In this context, the term “dual contracts” refers to employment arrangements in which an employee enters two separate employment contracts with related employers (or the same employer), one covering duties to be performed inside the UK (a “UK contract”), the other duties to be performed outside the UK (a “non-UK contract”). In circumstances in which the employee:
- is resident for tax purposes, but not domiciled in, the United Kingdom;
- carries out duties under the non-UK contract wholly outside the United Kingdom (except for “merely incidental” duties); and
- does so for a foreign employer,
the income paid under the non-UK contract is taxable in the United Kingdom only to the extent “remitted” (brought in) to the United Kingdom.
For some years HM Revenue and Customs has subjected these arrangements to close scrutiny, focusing in particular on whether there are truly two separate employments (or just a geographical split of a single employment) and whether any duties required by the non-UK contract that are performed in the United Kingdom are truly “incidental”. The requirement that duties of the foreign employment be performed outside the UK causes particular compliance complications for mobile employees in the era of instant communications.
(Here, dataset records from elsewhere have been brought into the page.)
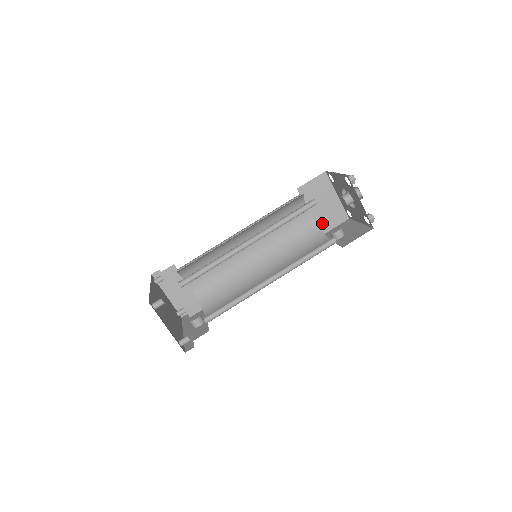
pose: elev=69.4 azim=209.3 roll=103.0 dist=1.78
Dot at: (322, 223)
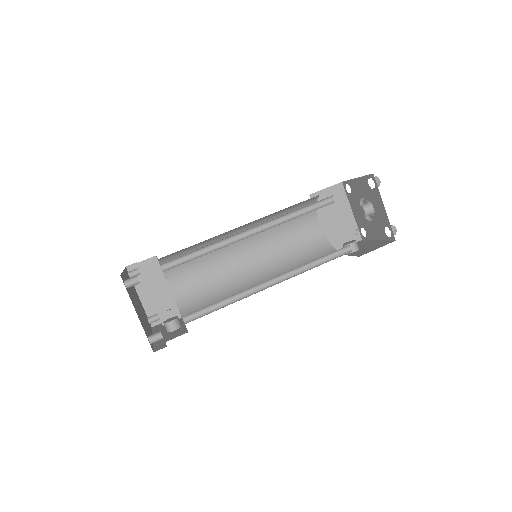
Dot at: (332, 239)
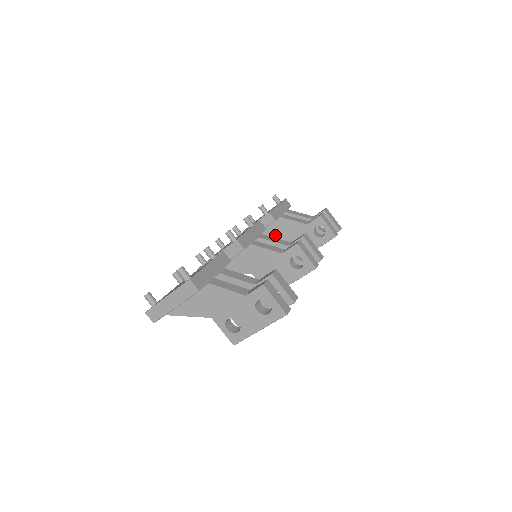
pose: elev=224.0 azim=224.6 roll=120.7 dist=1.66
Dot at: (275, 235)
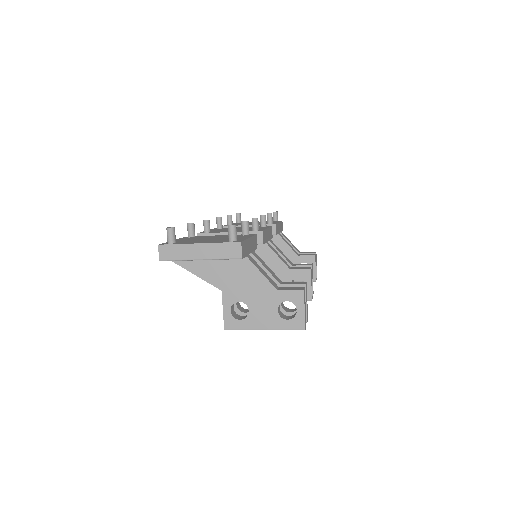
Dot at: occluded
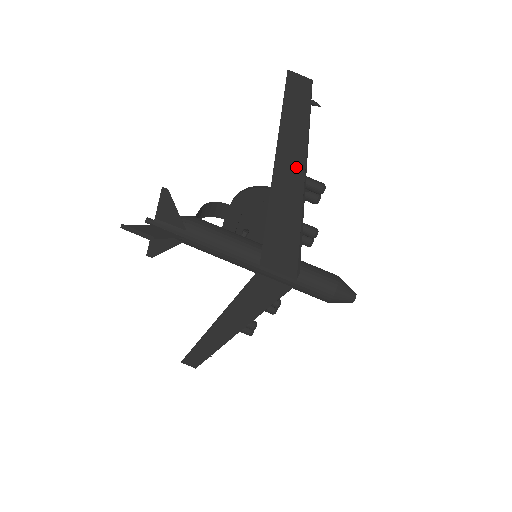
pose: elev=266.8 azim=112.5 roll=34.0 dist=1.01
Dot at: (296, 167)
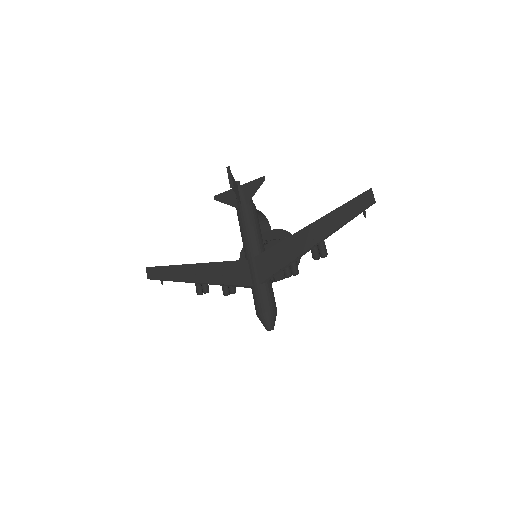
Dot at: (327, 229)
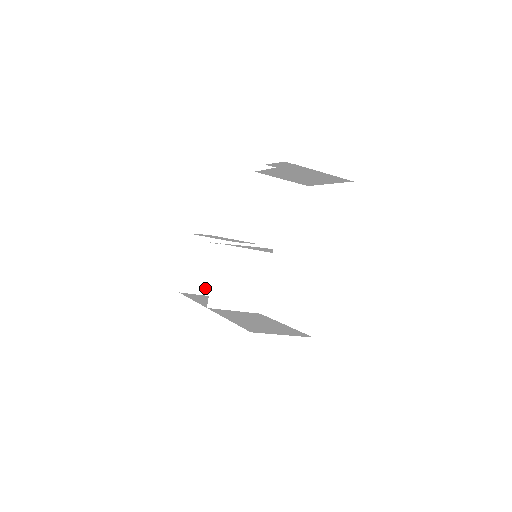
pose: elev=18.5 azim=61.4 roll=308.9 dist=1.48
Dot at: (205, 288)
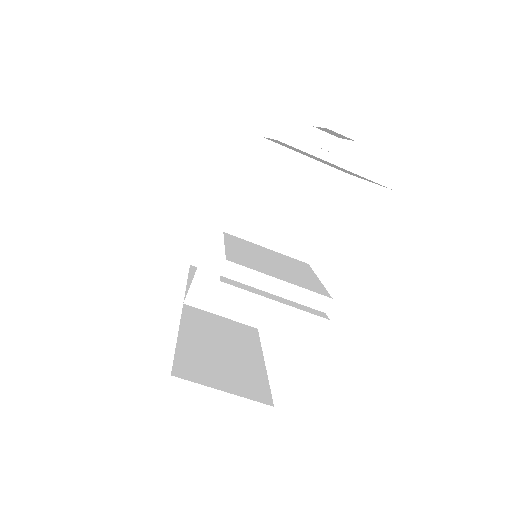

Incidental duties are defined very narrowly.
The Autumn Statement gives little detail on the proposal, saying only, “From April 2014, UK tax will be levied on the full employment income where a comparable level of tax is not payable overseas on the overseas contract.” This – including what is a “comparable level of tax” – should be fleshed out in draft legislation when the government publishes its draft Finance Bill for 2014 on Tuesday 10 December.